En choisissant le portrait, c’est l’émotion de ces personnages que David Delaplace a cherché à capturer. Pour réussir à la saisir, le photographe a misé sur la spontanéité et le naturel. Ainsi, il n’a jamais invité les rappeurs à se déplacer, mais s’est toujours rendu là où ils étaient (en studio, sur des tournages, chez eux…). Aucun repérage préalable pour une technique d’adaptation des plus affinées.
Pour réussir à “retrouver tout le monde”, c’est-à-dire tous ceux qui ont façonné le rap depuis ses débuts, le photographe a dû mener de véritables investigations dignes d’un historien, voire, parfois, d’un détective privé. Car, si les rappeurs exerçant depuis “l’âge d’or du rap”(les années 1990) sont plutôt faciles à trouver, c’est une tout autre histoire concernant les professionnels des années 1980.
Des heures de visionnage d’archives et de recherches de contacts ont été nécessaires pour mener à bien cette quête. Pour signer la préface du livre, le photographe a d’ailleurs retrouvé un des fondateurs inconnus du mouvement. Il s’agit de Dan de Ticaret, propriétaire de la première boutique hip-hop d’Europe pour laquelle Booba était stagiaire (oui, oui). C’est à l’intérieur du magasin qu’ont été enregistrés quelques grands morceaux du rap de l’époque, de La Cliqua à Booba.

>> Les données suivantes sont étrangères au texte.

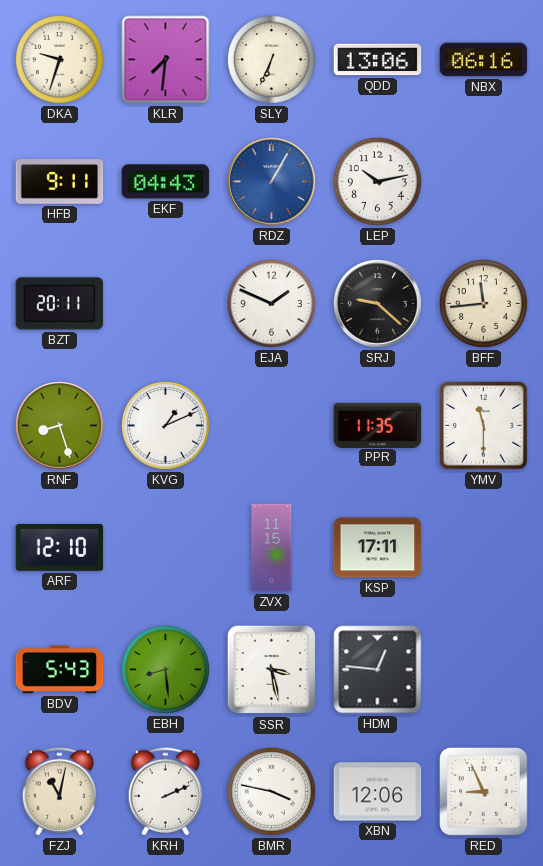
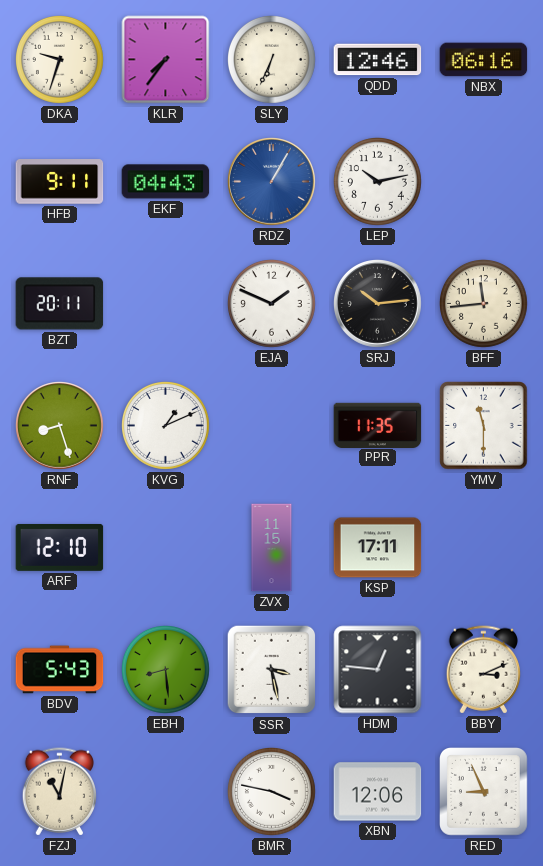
KLR: 7:31 -> 7:36
QDD: 13:06 -> 12:46
SRJ: 9:22 -> 10:14
BBY: none -> 3:11
KRH: 2:11 -> none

Malgré l’absence de quelques rappeurs qui tenaient à cœur au photographe, comme Diam’s ou encore Nessbeal, la mission d’exhaustivité et d’hommage du photographe est plus que remplie. Et quand on lui demande de quelle photo il est le plus fier, on en revient à Oxmo, celui qui a signé le commencement de cette grande aventure. À l’heure actuelle, le rappeur parisien n’a toujours pas feuilleté le livre, mais quand ce sera le cas, on est prêts à parier qu’il le considérera comme un grand livre du hip-hop.
Le Visage du rap est disponible depuis le 20 octobre 2017.